The Bed You Sleep In, 1993
An
unhurried, almost soporific succession of long and medium establishing
shots of a bucolic logging town in the Pacific Northwest
provides an entrancing and deceptively tranquil prelude to the
impending - and perhaps, unavoidable - tragedy of The Bed
You Sleep In. As the film opens, an unassuming,
middle-aged, independent contractor named Ray Weiss (Tom Blair)

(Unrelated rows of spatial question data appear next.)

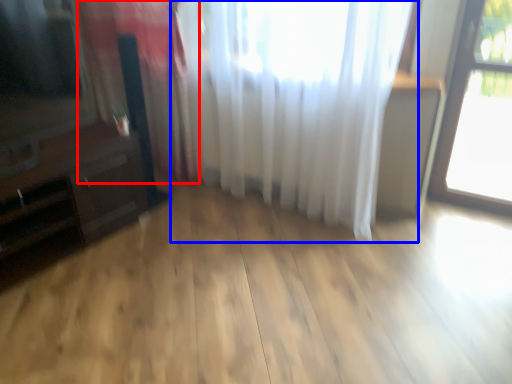
Question: Which object is further to the camera taking this photo, curtain (highlighted by a red box) or curtain (highlighted by a blue box)?

Choices:
 (A) curtain
 (B) curtain

Answer: (A)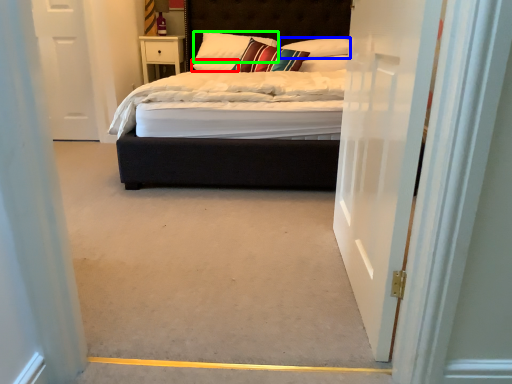
Question: Estimate the real-world distances between objects in this image. Which object is closer to pillow (highlighted by a red box), pillow (highlighted by a blue box) or pillow (highlighted by a green box)?

Choices:
 (A) pillow
 (B) pillow

Answer: (B)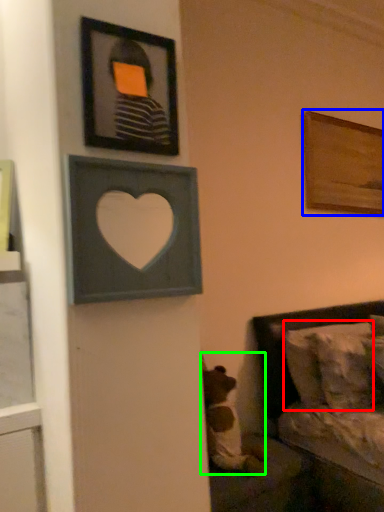
Question: Considering the real-world distances, which object is closest to pillow (highlighted by a red box)? picture frame (highlighted by a blue box) or animal (highlighted by a green box).

Choices:
 (A) picture frame
 (B) animal

Answer: (B)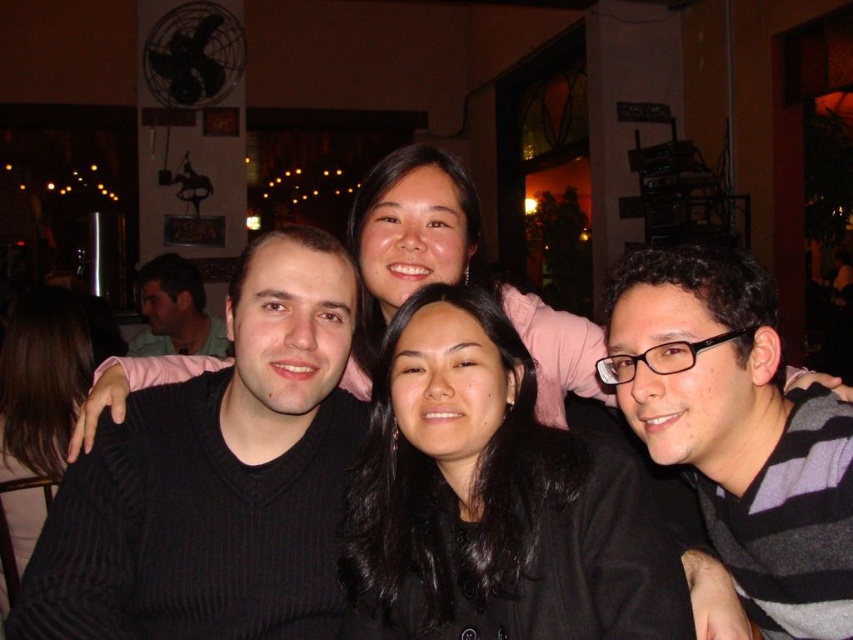
Question: Does black ribbed sweater at left appear over matte white shirt at upper left?

Choices:
 (A) no
 (B) yes

Answer: (A)

Question: Which object appears farthest from the camera in this image?

Choices:
 (A) matte white shirt at upper left
 (B) black matte hair at center

Answer: (A)

Question: Which point appears closest to the camera in this image?

Choices:
 (A) (30, 602)
 (B) (142, 280)
 (C) (677, 360)

Answer: (C)

Question: Can you confirm if black matte hair at center is smaller than striped sweater at center?

Choices:
 (A) yes
 (B) no

Answer: (A)

Question: Estimate the real-world distances between objects in this image. Which object is farther from the matte white shirt at upper left?

Choices:
 (A) black ribbed sweater at left
 (B) striped sweater at center

Answer: (B)

Question: In this image, where is black matte hair at center located relative to matte white shirt at upper left?

Choices:
 (A) left
 (B) right

Answer: (B)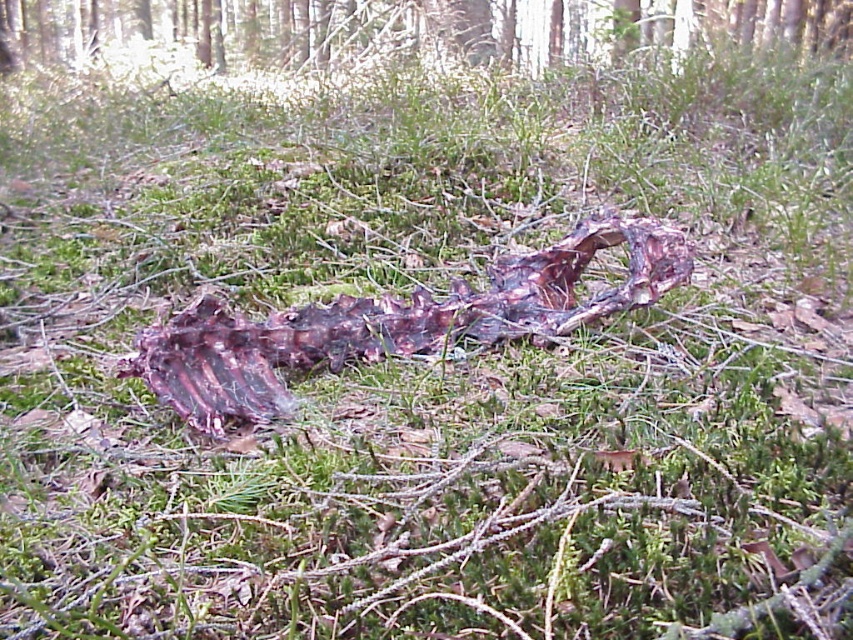
Who is taller, smooth bark tree at upper center or rusty metallic ribcage at center?

smooth bark tree at upper center

Is smooth bark tree at upper center to the left of rusty metallic ribcage at center from the viewer's perspective?

Indeed, smooth bark tree at upper center is positioned on the left side of rusty metallic ribcage at center.

Is point (268, 22) positioned after point (224, 353)?

That is True.

Find the location of a particular element. smooth bark tree at upper center is located at coordinates [415, 26].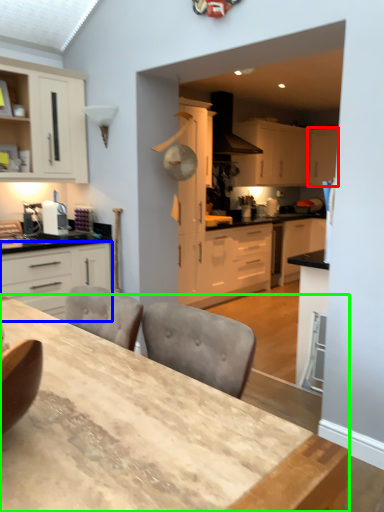
Question: Which object is positioned farthest from cabinetry (highlighted by a red box)? Select from cabinetry (highlighted by a blue box) and table (highlighted by a green box).

Choices:
 (A) cabinetry
 (B) table

Answer: (B)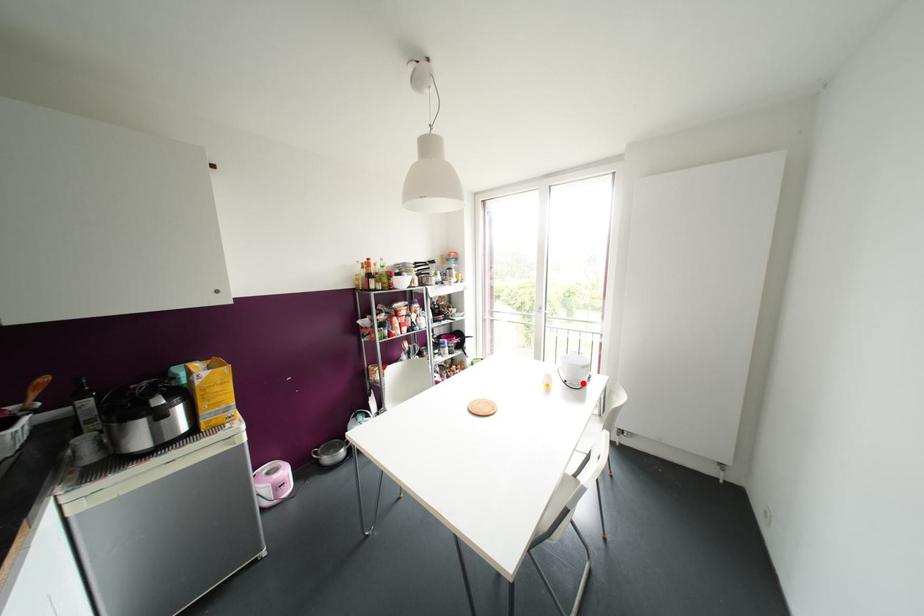
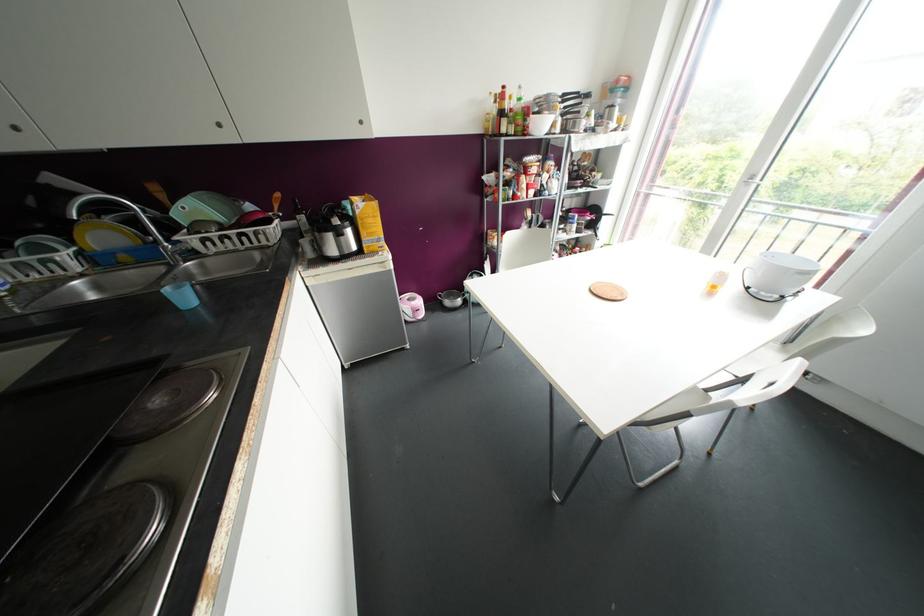
The point at the highlighted location is marked in the first image. Where is the corresponding point in the second image?

(782, 297)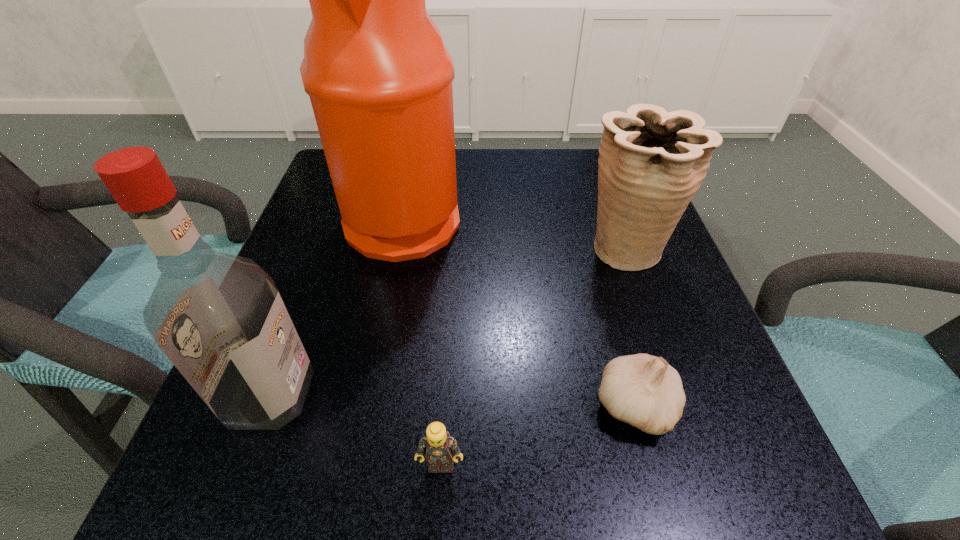
Find the location of `vacant space at the left edge`. vacant space at the left edge is located at coordinates (296, 288).

The image size is (960, 540). Identify the location of free region at the right edge. (687, 288).

Identify the location of free space at the far right corner of the desktop. The height and width of the screenshot is (540, 960). (588, 201).

Locate an element on the screen. The width and height of the screenshot is (960, 540). free space at the near right corner is located at coordinates (637, 442).

Image resolution: width=960 pixels, height=540 pixels. I want to click on blank region between the garlic and the nearest object, so click(538, 435).

The height and width of the screenshot is (540, 960). What are the coordinates of `vacant area between the Lego and the garlic` in the screenshot? It's located at (538, 435).

You are a GUI agent. You are given a task and a screenshot of the screen. Output one action in this format:
    pyautogui.click(x=<x>, y=<y>)
    Task: Click on the free point between the nearest object and the tallest object
    This screenshot has width=960, height=540.
    Given the screenshot: What is the action you would take?
    pyautogui.click(x=422, y=341)

Image resolution: width=960 pixels, height=540 pixels. In order to click on free spot between the urn and the second tallest object in this screenshot , I will do `click(447, 321)`.

Where is `free space that is in between the tallest object and the third shortest object`? free space that is in between the tallest object and the third shortest object is located at coordinates (514, 233).

Find the location of a particular element. This screenshot has height=540, width=960. free space between the liquor and the urn is located at coordinates (447, 321).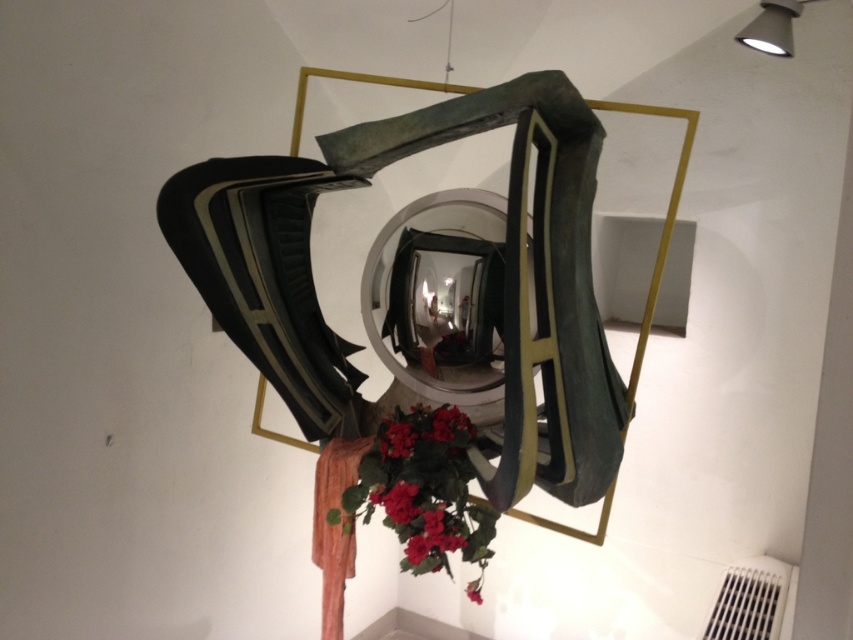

struggling to keep his foundering lumber mill afloat receives the
Pyrrhic news that his company has been awarded a contract to supply
timber for an unnamed project: a potentially lucrative deal that
has been rendered non-executable by his inability to provide the
materials because of a log shortage caused by a protracted (and
indefinite) delay in obtaining a regulatory permit that would
allow the local companies to mine animal-protected areas of the
forest beyond their nearly consumed, designated logging area. The
ongoing and ostensibly irreconcilable conflict between private
industry and environmental protection has resulted repercussions
throughout the local economy of the insular community, creating
widespread closure of mills and the reluctant forging of international
trade agreements by desperate, blue-collar entrepreneurs despite
their thinly veiled - if not immediately explicit - jingoism and
xenophobia towards their foreign commercial partners. Nevertheless,
the pressures of work and financial survival invariably recede
when Ray drives to the nearby woods to spend his silent hours wading
in the shallow waters of a pristine creek and fly fishes. It is
a predictable ritual that his second wife Jean (Ellen McLaughlin)
has learned to accommodate, even learning to weave her own emotional
needs into his recreational pastime by occasionally accompanying
him on his fishing trips to steal moments of intimacy. However,
the Weiss' comfortably settled relationship eventually becomes
strained when an unsuspecting Jean receives a long, expurgating
letter from Ray's troubled, college-aged daughter Tracy who has
unexpectedly decided to cancel her trip home a week before her
anticipated arrival.
Jon Jost creates
haunting and culturally incisive examination and demystification
of non-conformity and self-reliance - what Herbert Hoover describes
as the endemically American character of rugged individualism - in The
Bed You Sleep In. Loosely recalling the
ecological meditation of Mitsuo Yanagimachi's Himatsuri and
Kiyoshi Kurosawa's subsequent film Charisma,
Jost alternately juxtaposes distended, alienating images of the near
desolate industrial town, idyllic shots of the lush and scenic
northwestern landscape, and elliptical (and deliberately fractured)
episodes of Ray's business and domestic life in order to examine
the dynamic, often conflicting interrelation between independence
and survival, personal freedom and anarchy, self-discipline and moral
law. Citing a passage from Ralph Waldo Emerson, "Every violation
of the truth is not only a sort of suicide in the liar, but is a stab
at the health of human society", the film illustrates, not only
a violation of filial relationships, but more importantly, an overarching
implicit contradiction in the country's celebrated maverick spirit that
actively participates in environmental destruction even as it seeks
communion with - and oddly champions the cause of - nature and wildlife. In
exposing the innate duplicity of a culturally fostered national trait,
Jost provides a compelling and incisive argument for personal and global
responsibility, accountability, and balance.